━━━ DOCUMENT PASSAGE ━━━

Viking Age England
Page 16
HEATH WOOD, INGLEBY AND REPTON: TWO VIKING CEMETERIES IN THE EAST MIDLANDS
The only other mound burials from England come from the unique site at Heath Wood, Ingleby (Derbyshire), where there is the only known Scandinavian cremation cemetery in the British Isles. Here there are some 59 barrows on a commanding site on a natural ridge overlooking the river Trent, 1.2km (¾ mile) from the river (15). Although the site has become known as Ingleby it is in fact some distance from the modern village, whose name may indeed reflect an ‘English village’, noted as unusual in an area which was under Scandinavian control. In total 20 or approximately one third of the mounds have been excavated. Thomas Bateman, the notable Peak District barrow digger, records that he opened five on 22 May 1855, presumably at the invitation of his hosts at nearby Foremark Hall. Bateman found that each covered the site of a funeral pyre, upon which burnt human bones remained as they had been left by fire. Further work in the 1940s and 50s confirmed the presence of cremation hearths, but also indicated that some of the mounds were apparently empty. The mounds were generally 9m in diameter and several contained cremation hearths, often in stone settings, about 1.8m in diameter (plate 34). The hearths comprised a layer of charcoal and burnt bone. This included the remains of both men and women, as well as sacrificial animal offerings including cattle, sheep, dog, and possibly horse and pig. A number of grave-goods were found mixed in with the burnt remains, including two mutilated swords, iron buckles, and a copper alloy strap-end. In one mound there were the remains of an iron spade, three nails and wire embroidery, comparable to finds from ninth- and tenth-century graves at Birka in Sweden (Posnansky 1956; Richards et al. 1995).

━━━ DATA SUPPLIED ━━━

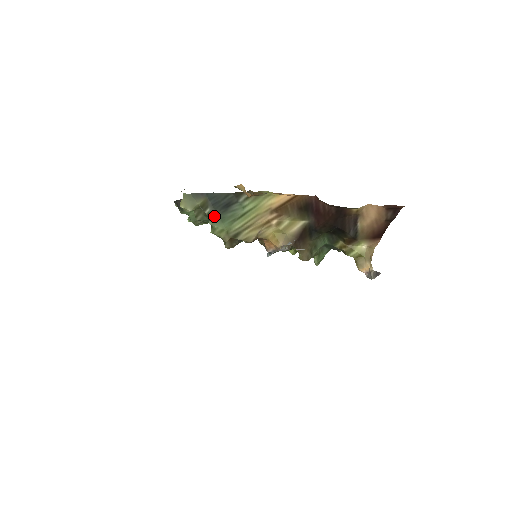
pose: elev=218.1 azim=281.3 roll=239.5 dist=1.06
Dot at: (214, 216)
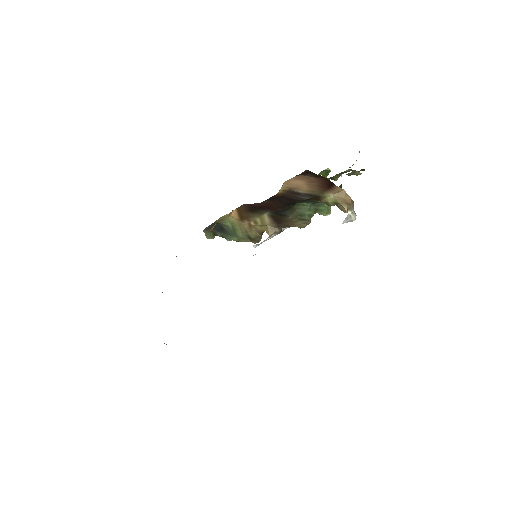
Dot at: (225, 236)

━━━
━━━ DATA SUPPLIED ━━━

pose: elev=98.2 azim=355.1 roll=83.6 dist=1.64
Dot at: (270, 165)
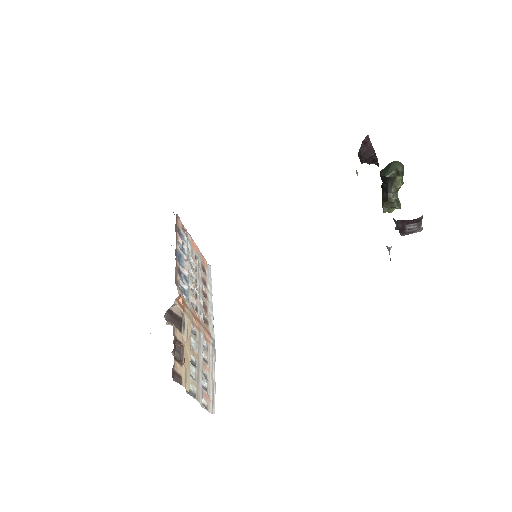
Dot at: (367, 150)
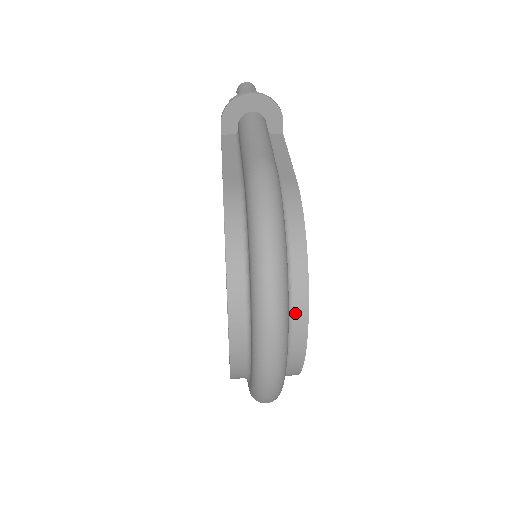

━━━

TASK SET:
- a) Answer these from the Heath Wood passage:
(i) About how many barrows are there at the Heath Wood site?
(ii) On what date did Thomas Bateman open five of the mounds?
(iii) What remains were found in the one mound whose finds are compared to graves at Birka in Sweden?
- b) From the listing, return the lines starting at the line that contains "pose: elev=98.2 azim=355.1" and ending at the line that contains "Dot at: (367, 150)", both included, unchanged. Leave the pictures out.

COMPLETED EXERCISE:
- a)
(i) Some 59.
(ii) 22 May 1855.
(iii) An iron spade, three nails and wire embroidery.

- b)
pose: elev=98.2 azim=355.1 roll=83.6 dist=1.64
Dot at: (270, 165)
Dot at: (367, 150)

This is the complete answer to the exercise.